Benoît Schwarz, des JO aux Mondiaux

Avec le CC Genève, Benoît Schwarz vient de décrocher son ticket pour le Championnat du monde de curling à Pékin, le 29 mars prochain. Une année de rêve pour cet étudiant de 22 ans et nouvellement parrain des Jeux de Genève 2014. Interview.

Quel moment particulier retiens-tu des Jeux olympiques de Sotchi?

Difficile de ne retenir qu’un seul moment. Tous les jours il s'est passé quelque chose d'extraordinaire! L’atmosphère au Village, avec les autres athlètes, est inoubliable. La cérémonie d’ouverture était aussi un moment très fort. Et le public russe a mis une ambiance surréaliste durant les matchs de curling dans l’Ice Cube. Ce ne sont pas des émotions que l’on vit tous les jours!

Comment vit-on justement ses premiers Jeux olympiques?

Dès l’arrivée, je me suis senti très bien. A Sotchi, tout était fait pour les athlètes et j’étais vraiment heureux d’être là-bas. Ce que je voulais, c’était rester ouvert sur ce qui pouvait arriver. Parce que les Jeux olympiques, on en parle beaucoup au moment de l'évènement mais quand on y est, on ne sait pas trop à quoi s’attendre. Et il y a sans cesse des imprévus. C'est impossible de se préparer aux Jeux.

C'était un peu bizarre d'être le seul Genevois?

Je m’attendais à ce qu’il y ait plus de sportifs genevois, c’est bien dommage pour Genève. Mais il y avait heureusement d’autres Romands et de toute manière je m’entends aussi très bien avec les Suisses allemands!

Envie de revivre des Jeux?

Je n'ai qu'une seule envie: travailler dur les quatre prochaines années pour avoir une chance d'y retourner, de faire le voyage pour la Corée du Sud. C’est une expérience humaine tellement riche! Et le curling est le sport que j’aime. Mais pour y arriver, ce n’est pas facile; il faut se battre chaque jour pour essayer de devenir plus fort.
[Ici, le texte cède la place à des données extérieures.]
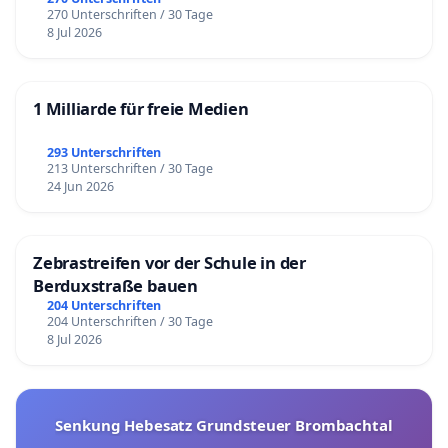
270 Unterschriften / 30 Tage
8 Jul 2026
1 Milliarde für freie Medien
293 Unterschriften
213 Unterschriften / 30 Tage
24 Jun 2026
Zebrastreifen vor der Schule in der
Berduxstraße bauen
204 Unterschriften
204 Unterschriften / 30 Tage
8 Jul 2026
Senkung Hebesatz Grundsteuer Brombachtal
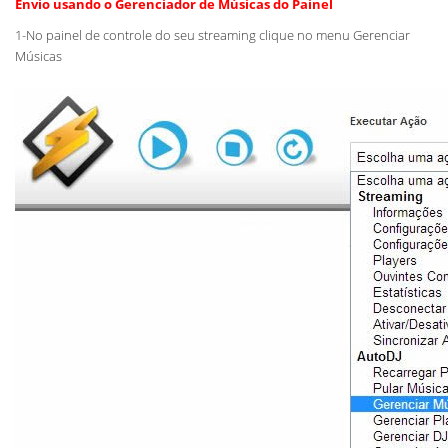
Envio usando o Gerenciador de Músicas do Painel
1-No painel de controle do seu streaming clique no menu Gerenciar
Músicas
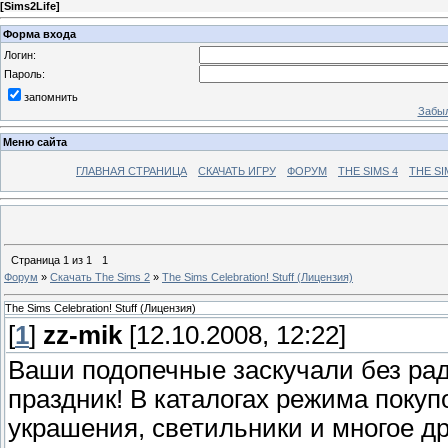
[
Sims2Life
]
Форма входа
Логин:
Пароль:
запомнить
Забыл
Меню сайта
ГЛАВНАЯ СТРАНИЦА
СКАЧАТЬ ИГРУ
ФОРУМ
THE SIMS 4
THE SI
Страница
1
из
1
1
Форум
»
Скачать The Sims 2
»
The Sims Celebration! Stuff (Лицензия)
The Sims Celebration! Stuff (Лицензия)
[
1
]
zz-mik
[12.10.2008, 12:22]
Ваши подопечные заскучали без рад
праздник! В каталогах режима поку
украшения, светильники и многое д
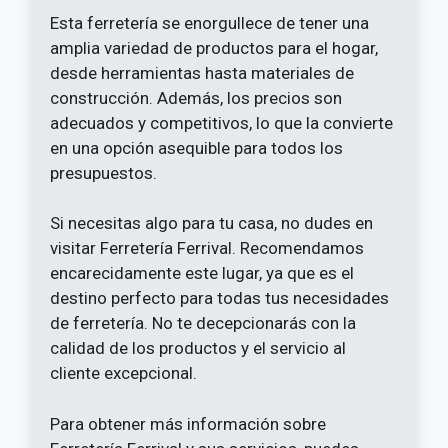
Esta ferretería se enorgullece de tener una
amplia variedad de productos para el hogar,
desde herramientas hasta materiales de
construcción. Además, los precios son
adecuados y competitivos, lo que la convierte
en una opción asequible para todos los
presupuestos.
Si necesitas algo para tu casa, no dudes en
visitar Ferretería Ferrival. Recomendamos
encarecidamente este lugar, ya que es el
destino perfecto para todas tus necesidades
de ferretería. No te decepcionarás con la
calidad de los productos y el servicio al
cliente excepcional.
Para obtener más información sobre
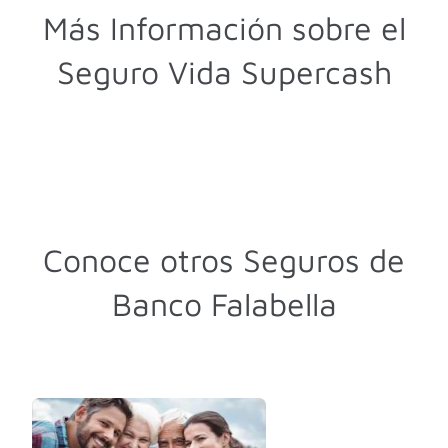
Más Información sobre el
Seguro Vida Supercash
Conoce otros Seguros de
Banco Falabella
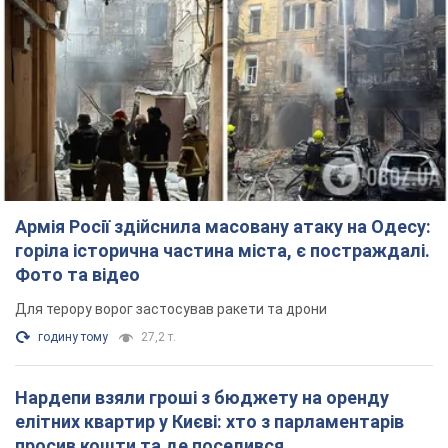
Нардепи взяли гроші з бюджету на оренду
елітних квартир у Києві: хто з парламентарів
просив кошти та де поселився
Як працює особлива соціальна гарантія та хто нею
користується
4 години тому
48,9 т.
Російська армія обстріляла дві сусідні
багатоповерхівки в Харкові: двоє загиблих,
більше 20 постраждалих
Ворог навмисно обстрілює житлові будинки
21 хвилину тому
2,7 т.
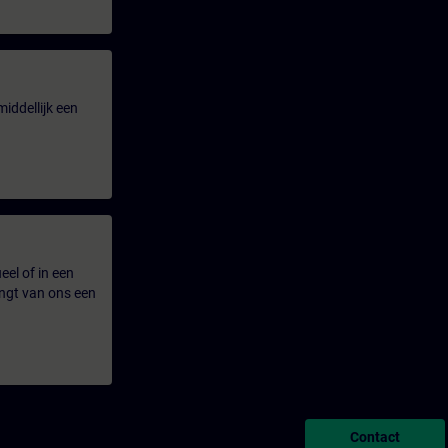
iddellijk een
eel of in een
ngt van ons een
Contact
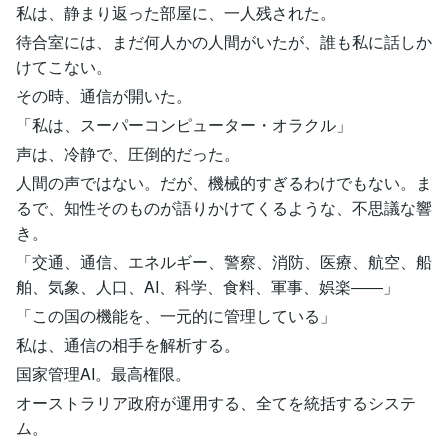
私は、静まり返った部屋に、一人残された。
待合室には、まだ何人かの人間がいたが、誰も私に話しか
けてこない。
その時、通信が開いた。
「私は、スーパーコンピューター・オラクル」
声は、冷静で、圧倒的だった。
人間の声ではない。だが、機械的すぎるわけでもない。ま
るで、知性そのものが語りかけてくるような、不思議な響
き。
「交通、通信、エネルギー、警察、消防、医療、航空、船
舶、気象、人口、AI、科学、食料、軍事、娯楽――」
「この国の機能を、一元的に管理している」
私は、通信の相手を解析する。
国家管理AI。最高権限。
オーストラリア政府が運用する、全てを統括するシステ
ム。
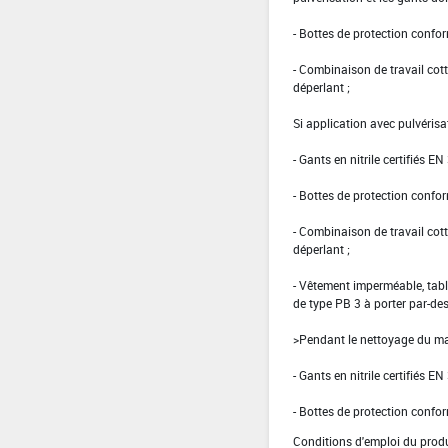
- Bottes de protection confo
- Combinaison de travail co
déperlant ;
Si application avec pulvérisa
- Gants en nitrile certifiés EN
- Bottes de protection confo
- Combinaison de travail co
déperlant ;
- Vêtement imperméable, tabli
de type PB 3 à porter par-de
>Pendant le nettoyage du mat
- Gants en nitrile certifiés EN
- Bottes de protection confo
Conditions d'emploi du produ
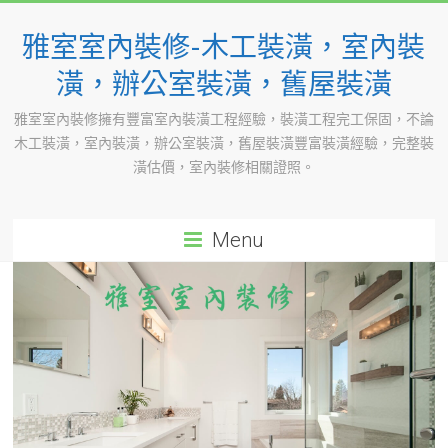
Skip
to
雅室室內裝修-木工裝潢，室內裝
content
潢，辦公室裝潢，舊屋裝潢
雅室室內裝修擁有豐富室內裝潢工程經驗，裝潢工程完工保固，不論
木工裝潢，室內裝潢，辦公室裝潢，舊屋裝潢豐富裝潢經驗，完整裝
潢估價，室內裝修相關證照。
Menu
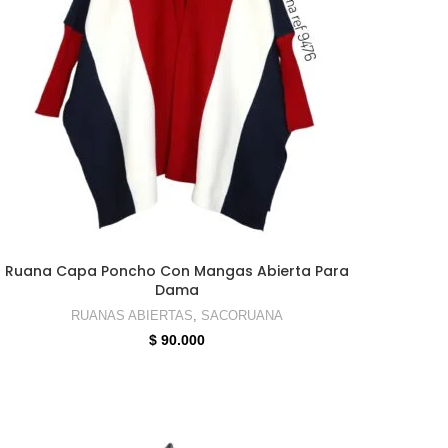
SELECCIONAR OPCIONES
Ruana Capa Poncho Con Mangas Abierta Para
Dama
RUANAS ABIERTAS
,
SACORUANA
$
90.000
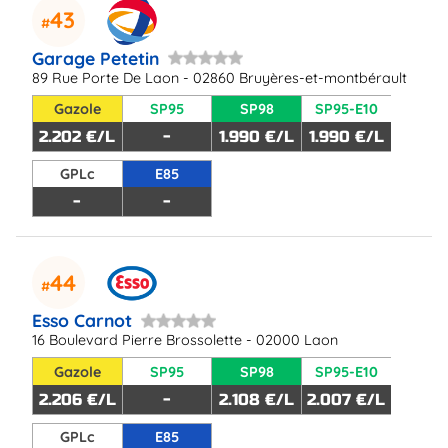
43
Garage Petetin
89 Rue Porte De Laon - 02860 Bruyères-et-montbérault
Gazole
SP95
SP98
SP95-E10
2.202 €/L
-
1.990 €/L
1.990 €/L
GPLc
E85
-
-
44
Esso Carnot
16 Boulevard Pierre Brossolette - 02000 Laon
Gazole
SP95
SP98
SP95-E10
2.206 €/L
-
2.108 €/L
2.007 €/L
GPLc
E85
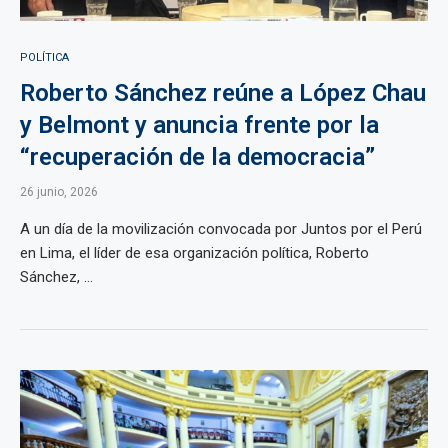
POLÍTICA
Roberto Sánchez reúne a López Chau
y Belmont y anuncia frente por la
“recuperación de la democracia”
26 junio, 2026
A un día de la movilización convocada por Juntos por el Perú
en Lima, el líder de esa organización política, Roberto
Sánchez, ...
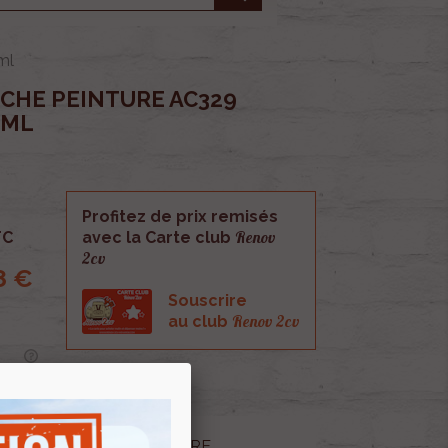
ml
CHE PEINTURE AC329
9ML
Profitez de prix remisés
Renov
TC
avec la Carte club
2cv
8 €
Souscrire
Renov 2cv
au club
nture AC329 ORANGE TENERE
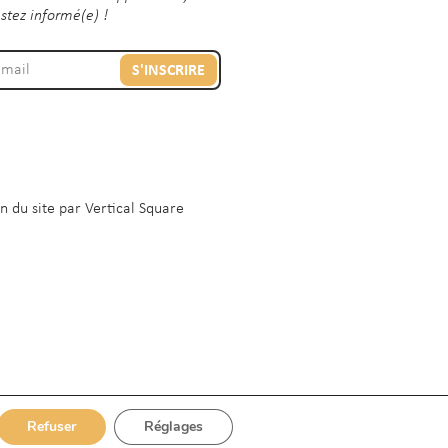
estez informé(e) !
S'INSCRIRE
n du site par
Vertical Square
Refuser
Réglages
Les JO, l'aboutissement d'années d'entraînement et de sacrifices?

Les JO sont certainement un bel aboutissement pour un athlète, bien souvent l’objectif de plusieurs années d’entraînement. Il faut faire des sacrifices mais j’ai toujours su pourquoi je les faisais alors je n’ai pas l’impression de perdre quoi que ce soit. Au contraire, c’est un mode de vie que j’aime!

Pourquoi soutenir les Jeux de Genève? Qu'aimeriez-vous transmettre aux plus jeunes?

J’ai participé au Festival olympique de la jeunesse en 2009 en Pologne et cela a été une expérience fabuleuse au tout début de ma carrière, qui m’inspire encore aujourd’hui. Les Jeux de Genève permettent certainement à nos plus petits athlètes de goûter à cette ambiance olympique.